The Readiness and Emergency Management for Schools Technical Assistance Center, funded by the U.S. Department of Education, recently announced a new resource that schools can use to communicate with parents and families about the importance of safe firearm storage, and encourage more people to take preventive action by safely storing firearms.
This is an issue that the New Jersey School Boards Association shined a spotlight on in its Firearms Safety Task Force final report, which it published in 2023. That report includes numerous recommended strategies that local boards of education may consider implementing in their respective districts to ensure the safety of students, staff and members of the community.
“Gun-related injuries and deaths are a heartbreaking public health crisis, and it will take action from all of us to better protect our children,” said Dr. Miguel Cardona, the USDOE’s secretary of education. “We know that keeping guns locked and securely stored is one of the most effective tools we have for keeping kids safe and preventing senseless tragedies.”
The USDOE resource released to principals and district leaders can be used to communicate with parents, families and communities on the importance of safe firearm storage. The resource is accompanied by a letter from Cardona encouraging principals to take action.
The USDOE also recently announced $6.4 million in new Project Prevent awards to implement community- and school-based strategies to prevent and mitigate the impacts of community violence, and to address the impacts of exposure to community violence.

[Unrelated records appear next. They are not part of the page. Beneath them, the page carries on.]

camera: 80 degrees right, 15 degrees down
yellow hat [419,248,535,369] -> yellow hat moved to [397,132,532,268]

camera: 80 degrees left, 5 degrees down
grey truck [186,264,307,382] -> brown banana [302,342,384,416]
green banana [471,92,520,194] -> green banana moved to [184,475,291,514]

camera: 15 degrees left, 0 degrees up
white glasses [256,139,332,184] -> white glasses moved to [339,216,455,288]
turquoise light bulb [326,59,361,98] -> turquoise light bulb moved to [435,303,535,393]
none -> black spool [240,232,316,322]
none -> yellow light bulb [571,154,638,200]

Guidance on the importance of proper firearm storage comes on the heels of the Centers for Medicare & Medicaid Services announcing approximately $50 million in new grants, made possible by BSCA, for states to implement, enhance, and expand the use of school-based health services through Medicaid. The grants will provide up to $2.5 million each to as many as 20 states to expand crucial access to mental health and physical health services at schools under the Medicaid program. Cardona joined U.S. Health and Human Services Secretary Xavier Becerra in issuing a letter this week to states encouraging them to make use of this new funding to ensure that as many schools as possible are providing mental and physical health services at schools and extending the reach of these services to impact more children. The grants hold promise for connecting millions more American children to critical health care services, particularly for mental health.